When they show me a little consideration, I don't feel so well. But I haven't the heart to tell them."
On other days of the
week, Mother's little helper becomes Mother's little helpless. Dean has never been able to figure out what
coat hangers are for, would rather wear odd socks than hunt for matching ones,
and laundered clothes completely baffle him.

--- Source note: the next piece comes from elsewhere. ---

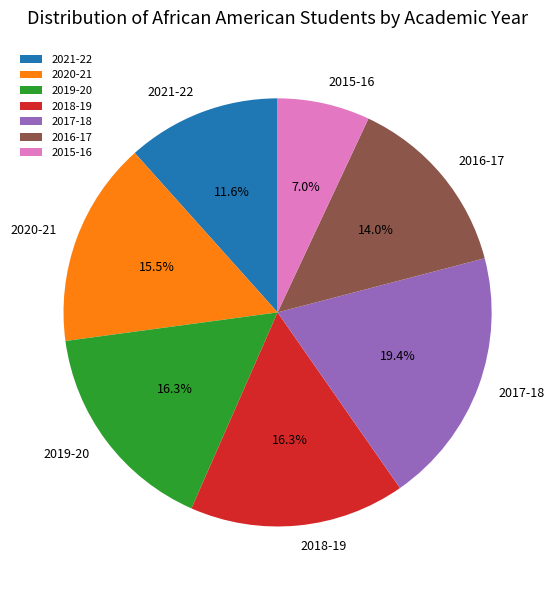

Does 2018-19 account for over 50% of the chart?

No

He'll insist, "These aren't my jeans – mine are dirty!"
Dean gives $3 of his $5
allowance right back to his mother to put away for him, spends maybe a quarter
on comic books and cokes, and for a time put the rest in a big crockery pig to
which the whole family contributed small change toward a nebulous "vacation
fund".
Vacation plans went awry
when Betty had an emergency appendectomy, so Dean broke open the pig and split
the loot as equitably as he could without the brother of counting it. He gave Guy the quarters, took the half-dollars
and nickels himself to spend for firecrackers – and dutifully saved the pennies
for Mother. Arithmetic, as you might
surmise, is one of his weaker subjects, but he skipped half a grade and started
high school this year.
Dean had been led to
believe his motion-picture salary was $50 a week. When he read in the paper that his contract had been approved for
$750, scaling up to $1,500, he asked in amazement if he made that much. Betty kept her fingers crossed and told him
that figures quoted in motion-picture publicity are unreliable – they're
usually exaggerated to look good in print.
Young Stockwell's career
has been helped immeasurably by having a mother who never gets in a director's
hair. The average screen mother is
overzealous in guarding her wonder child's interests, and the average juvenile
actor is too dependent on mother's reactions to his performance. Dean, on the other hand, is entirely
self-sufficient. His mother stays in
his dressing-room or goes shopping. She
stated her viewpoint tersely: "My
function is to get Dean to the studio on time and take him home. If the director can't get what he wants from
him and Dean can't give it without my butting in, then we'd better get out of
the business." She seldom watches
him do a scene.
Director Fred Wilcox
said that Dean is always letter-perfect in his lines, so that rigorous
rehearsing isn't necessary for him, and might, in fact, dull the sincerity of
his performance.
"I left the crucial
scene of The Secret Garden till the last day of shooting," Wilcox
told me, "and intended to take all day to do it. It was a close-up of the boy as the stress of deep emotion
destroys a crippling mental block and enables him to walk for the first time. Dean said he'd try to give me what I wanted
on the first take if I'd shoot it without a rehearsal. If I hadn't known from experience it was
worth trying, I might have said, "You tend to the acting, Bud, and I'll do
the directing," instead, I yelled, "Roll'em, and the first take was
not merely perfect – it was absolutely inspired.
"Does it matter if
it inspired by Trojan-Notre Dame football game, which Dean would have missed if
we'd horsed around with rehearsals? We
wrapped up the picture before noon and I took him to the game myself."
Dean made small bets
with Wilcox on the outcome of the season's remaining games. Mamma didn't wholeheartedly approve. "Can't you think of anything better to
do with your allowance than pay gambling debts?" she admonished.
"But, honey, you
don't understand! I won't have to pay him anything," he reassured
her. "I'm going to win!"
Such a fatalistic
attitude may explain why Dean finds his career somewhat tedious. There's no gratification in the knowledge
that you can't lose – even if you want to.